A quiet day on campus at Kent State is a lot different from what Sophomore Maria Beltran says the Saturday night before Halloween could look like downtown.
"It was pretty hectic," said Beltran about Halloween last year. "A lot of people running around in their costumes and stuff."
Senior Joshua Truong says pristine costumes at the beginning of the night rarely end up that way.
A poster inside Kent State University Police encouraging students to learn about the elements of consent and unhealthy relationships.
"You see from the parties, they're always seating, the make-up running down, people wobbling around," said Truong.
Wobbling around, because Maria said Halloween is one of those times when students enjoy the freedom they have at college. But she said months of media reports about sexual abuse and assault, as well as the MeToo movement, are having an impact.
"It makes me think about making sure I'm not put into situations like that," said Beltran.
Beltran says she uses the "Buddy System" to keep her and her friends safe.
Kent State University Police Community Resource Officer Tricia Knoles says their contact with students is helping too. Part of orientation shows students they can talk to counselors and how to help someone else out of a bad situation.

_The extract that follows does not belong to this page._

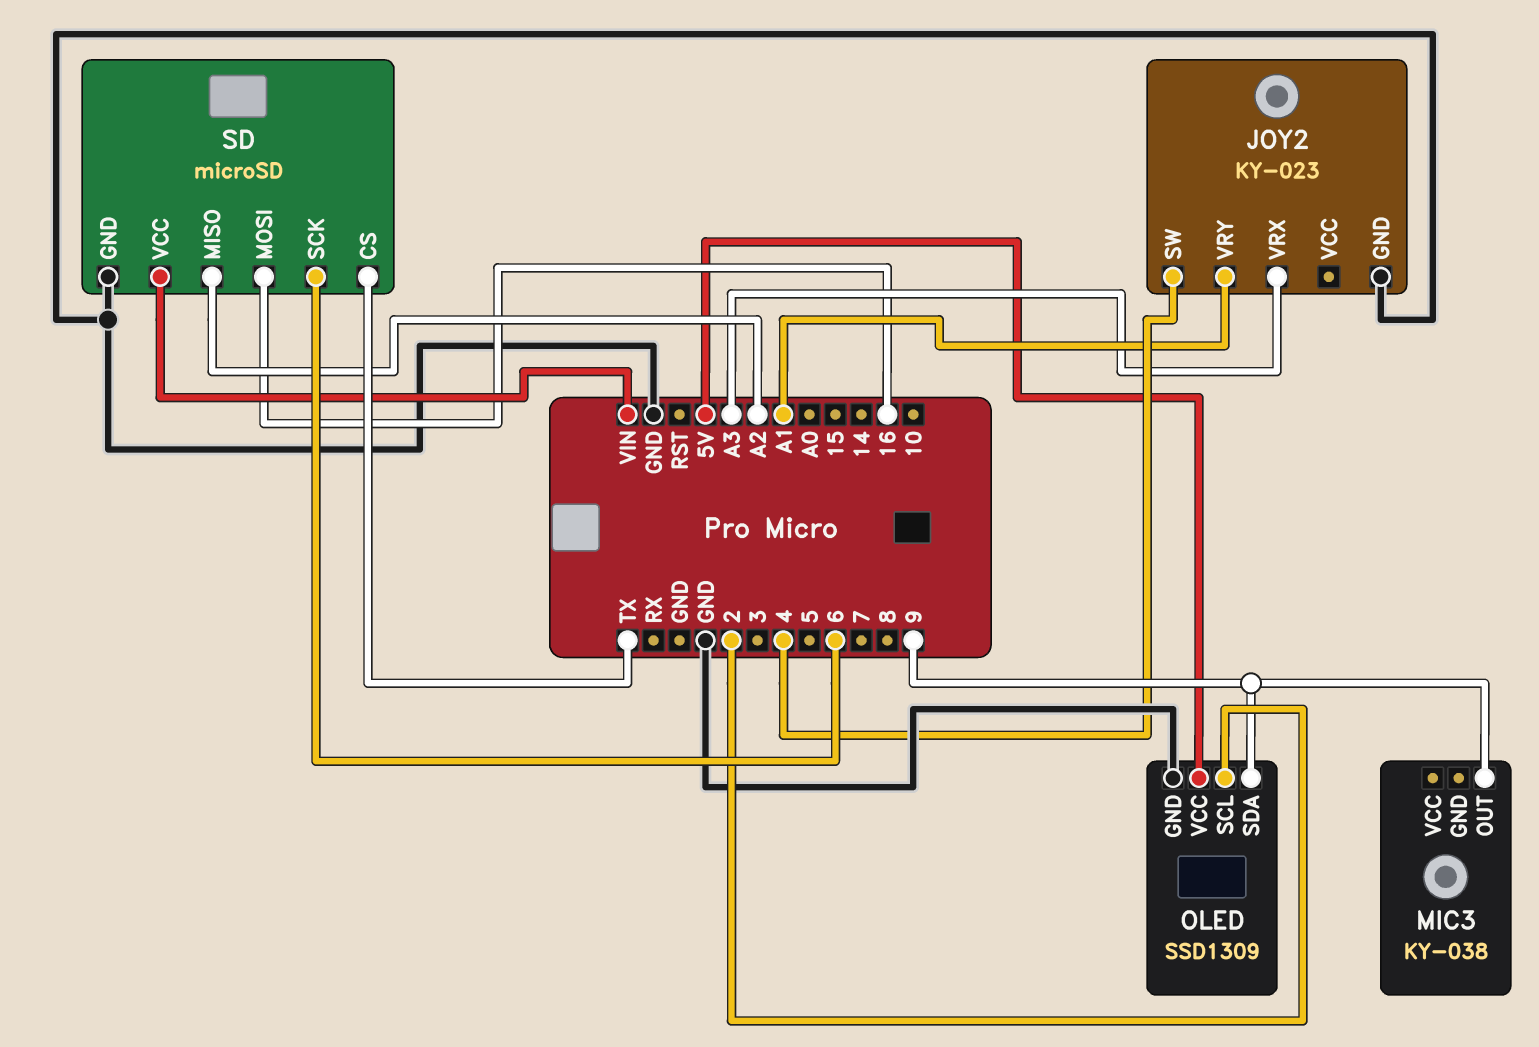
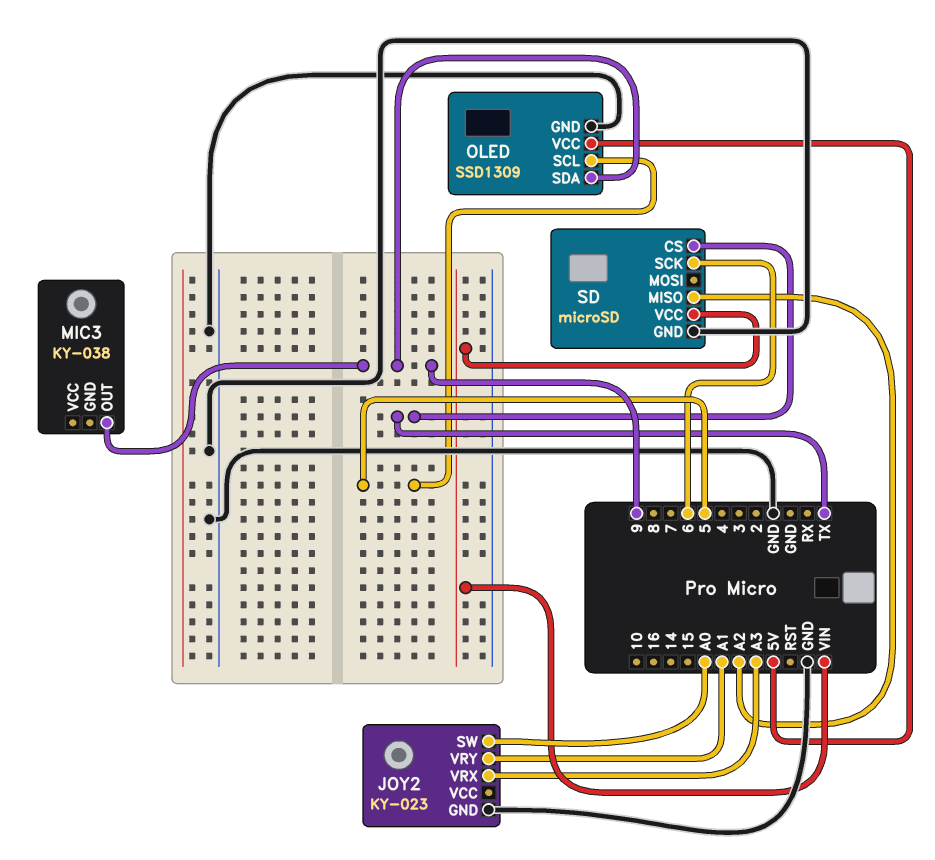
JOY2 pin SW: 4 -> A0
OLED pin SCL: 2 -> 5
SD pin MOSI: 16 -> none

Officer Knoles says a third of the campus police force is female, often making it easier to find an officer who survivors of assault or abuse are comfortable speaking with.
"Toss a drink on their lap, 'Let me take you to the restroom,' just to get them out of that spot," Officer Knoles explained.
Truong says even if it's not explicitly talked about in class, there's a growing awareness about what it means to have fun but still be safe.
A campus map shows the residential area, where much of the campus' student housing is located.
"People are going to drink and having people aware and know what's around them is a great thing to know about," said Truong.